Melvin Goldstein - Director Emeritus of Meteorological Studies

Mel Goldstein is known as "Dr. Mel" to hundreds of thousands of television viewers, radio listeners, and newspaper readers. He has been studying weather all his life. He started a meteorology club when he was just in the 8th grade, and decades later, the club is still in existence. He went on to receive a B.S. degree in meteorology from Penn State University, and then M.S. and Ph. D. degrees in meteorology from New York University. In 1970, he began teaching at Western Connecticut State University where he developed the Weather Center, and established the first and only baccalaureate degree program in meteorology in Connecticut. He developed a severe storm prediction index which is used by numerous electric utilities across the country. He has been a consultant to a number of large firms such as IBM, Union carbide, General Electric, Detroit Edison, Philadelphia Electric, Northeast Utilities, and United Illuminating. Dr. Mel's media career began soon after he started teaching in 1970. He started on a single local radio station and by 1976, his broadcasts were on dozens of radio stations across the country. At that time, he began doing television weather. In the 1980s, his forecasts were seen nationwide on the Satellite News Channel, an all-news cable effort of ABC and Westinghouse. He became chief meteorologist at WTNH-TV, Connecticut's ABC affiliate in 1986 where he is now seen doing the morning and noon forecasts. Also, in 1986, he began writing a daily column, "Weatherwords" for the Hartford Courant, Connecticut's largest daily newspaper. The column has been running uninteruptedly, 7-days a week.
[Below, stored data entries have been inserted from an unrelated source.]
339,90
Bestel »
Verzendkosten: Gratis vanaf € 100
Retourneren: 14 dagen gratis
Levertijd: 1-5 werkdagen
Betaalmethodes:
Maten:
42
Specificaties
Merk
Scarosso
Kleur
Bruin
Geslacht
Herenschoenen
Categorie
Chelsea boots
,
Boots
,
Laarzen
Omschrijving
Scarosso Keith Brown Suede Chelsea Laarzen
Dr. Mel has received a number of awards, including the President's Medal at Western Connecticut State University for his years of teaching and community service, the Connecticut Bloomer Award for his contributions to the State of Connecticut, and a nomination for an Emmy for a series of education vignettes about the weather. In addition, he has received Honorary Doctorate Degrees from Albertus Magnus College and Mitchell College, and he has received the President's Award from Quinnipiac University. For each of the past two years, Dr. Mel has been voted Connecticut's best television weatherperson in a reader's poll of Connecticut Magazine. He has begun a foundation for research into multiple myeloma, bone marrow cancer, at the Yale School of medicine. Dr. Mel is battling this form of incurable cancer, and his proceeds from the Complete Idiot's Guide to weather have been donated to that fund. He has served as a director on several boards, including the Connecticut Academy for Education, the Long Island Sound Foundation, and the Ronald McDonald House.

When he is not predicting the weather and telling people about it, Dr. Mel can be found playing jazz on his piano at his home overlooking Long Island Sound. He lives in Guilford with his wife Arlene. They were married as undergraduates at Penn State in 1965. They have two daughters, Laura and Melodie. Laura practices law in Danbury, and Melodie holds a degree in journalism and English and is working in publishing.

He says, "The weather belongs to all of us. It is very democratic. All we need to do is look upward and learn." And for anyone needing good weather for that outdoor wedding or graduation, he says, good-naturally, "Just remember, I am in prediction not production."